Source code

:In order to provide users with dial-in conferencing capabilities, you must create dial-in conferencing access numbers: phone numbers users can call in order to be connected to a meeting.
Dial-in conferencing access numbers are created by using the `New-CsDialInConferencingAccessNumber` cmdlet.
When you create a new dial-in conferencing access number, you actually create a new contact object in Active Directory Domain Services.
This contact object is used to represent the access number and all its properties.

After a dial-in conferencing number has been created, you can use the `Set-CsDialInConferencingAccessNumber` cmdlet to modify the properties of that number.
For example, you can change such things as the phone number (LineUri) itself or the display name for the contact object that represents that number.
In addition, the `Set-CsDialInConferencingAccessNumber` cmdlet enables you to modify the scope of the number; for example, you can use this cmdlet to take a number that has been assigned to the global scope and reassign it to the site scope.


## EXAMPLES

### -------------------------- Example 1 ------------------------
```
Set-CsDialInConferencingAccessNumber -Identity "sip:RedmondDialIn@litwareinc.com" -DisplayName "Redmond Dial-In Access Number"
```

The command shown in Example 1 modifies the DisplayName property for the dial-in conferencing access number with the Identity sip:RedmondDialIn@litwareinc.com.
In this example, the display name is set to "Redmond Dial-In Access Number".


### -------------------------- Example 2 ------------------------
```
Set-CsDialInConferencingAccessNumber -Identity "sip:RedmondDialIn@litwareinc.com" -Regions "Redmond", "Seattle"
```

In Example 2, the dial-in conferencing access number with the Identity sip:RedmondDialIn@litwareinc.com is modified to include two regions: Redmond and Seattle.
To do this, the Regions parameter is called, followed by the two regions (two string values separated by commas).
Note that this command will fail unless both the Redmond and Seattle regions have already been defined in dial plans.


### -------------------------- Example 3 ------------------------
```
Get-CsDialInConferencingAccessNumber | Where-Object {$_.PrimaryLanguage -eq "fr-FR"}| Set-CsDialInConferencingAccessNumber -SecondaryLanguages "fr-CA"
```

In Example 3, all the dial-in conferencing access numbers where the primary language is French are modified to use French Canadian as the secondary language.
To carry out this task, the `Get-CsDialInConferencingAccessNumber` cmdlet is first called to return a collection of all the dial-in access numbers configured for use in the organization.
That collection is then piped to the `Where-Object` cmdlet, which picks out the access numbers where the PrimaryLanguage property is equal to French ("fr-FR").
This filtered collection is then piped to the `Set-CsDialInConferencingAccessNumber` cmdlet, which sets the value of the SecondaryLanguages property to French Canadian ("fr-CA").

====================

▶ YOUR OBJECTIVE
Repeat every line of the material exactly.

▶ THE COMPLETED TASK
Source code

:In order to provide users with dial-in conferencing capabilities, you must create dial-in conferencing access numbers: phone numbers users can call in order to be connected to a meeting.
Dial-in conferencing access numbers are created by using the `New-CsDialInConferencingAccessNumber` cmdlet.
When you create a new dial-in conferencing access number, you actually create a new contact object in Active Directory Domain Services.
This contact object is used to represent the access number and all its properties.

After a dial-in conferencing number has been created, you can use the `Set-CsDialInConferencingAccessNumber` cmdlet to modify the properties of that number.
For example, you can change such things as the phone number (LineUri) itself or the display name for the contact object that represents that number.
In addition, the `Set-CsDialInConferencingAccessNumber` cmdlet enables you to modify the scope of the number; for example, you can use this cmdlet to take a number that has been assigned to the global scope and reassign it to the site scope.


## EXAMPLES

### -------------------------- Example 1 ------------------------
```
Set-CsDialInConferencingAccessNumber -Identity "sip:RedmondDialIn@litwareinc.com" -DisplayName "Redmond Dial-In Access Number"
```

The command shown in Example 1 modifies the DisplayName property for the dial-in conferencing access number with the Identity sip:RedmondDialIn@litwareinc.com.
In this example, the display name is set to "Redmond Dial-In Access Number".


### -------------------------- Example 2 ------------------------
```
Set-CsDialInConferencingAccessNumber -Identity "sip:RedmondDialIn@litwareinc.com" -Regions "Redmond", "Seattle"
```

In Example 2, the dial-in conferencing access number with the Identity sip:RedmondDialIn@litwareinc.com is modified to include two regions: Redmond and Seattle.
To do this, the Regions parameter is called, followed by the two regions (two string values separated by commas).
Note that this command will fail unless both the Redmond and Seattle regions have already been defined in dial plans.


### -------------------------- Example 3 ------------------------
```
Get-CsDialInConferencingAccessNumber | Where-Object {$_.PrimaryLanguage -eq "fr-FR"}| Set-CsDialInConferencingAccessNumber -SecondaryLanguages "fr-CA"
```

In Example 3, all the dial-in conferencing access numbers where the primary language is French are modified to use French Canadian as the secondary language.
To carry out this task, the `Get-CsDialInConferencingAccessNumber` cmdlet is first called to return a collection of all the dial-in access numbers configured for use in the organization.
That collection is then piped to the `Where-Object` cmdlet, which picks out the access numbers where the PrimaryLanguage property is equal to French ("fr-FR").
This filtered collection is then piped to the `Set-CsDialInConferencingAccessNumber` cmdlet, which sets the value of the SecondaryLanguages property to French Canadian ("fr-CA").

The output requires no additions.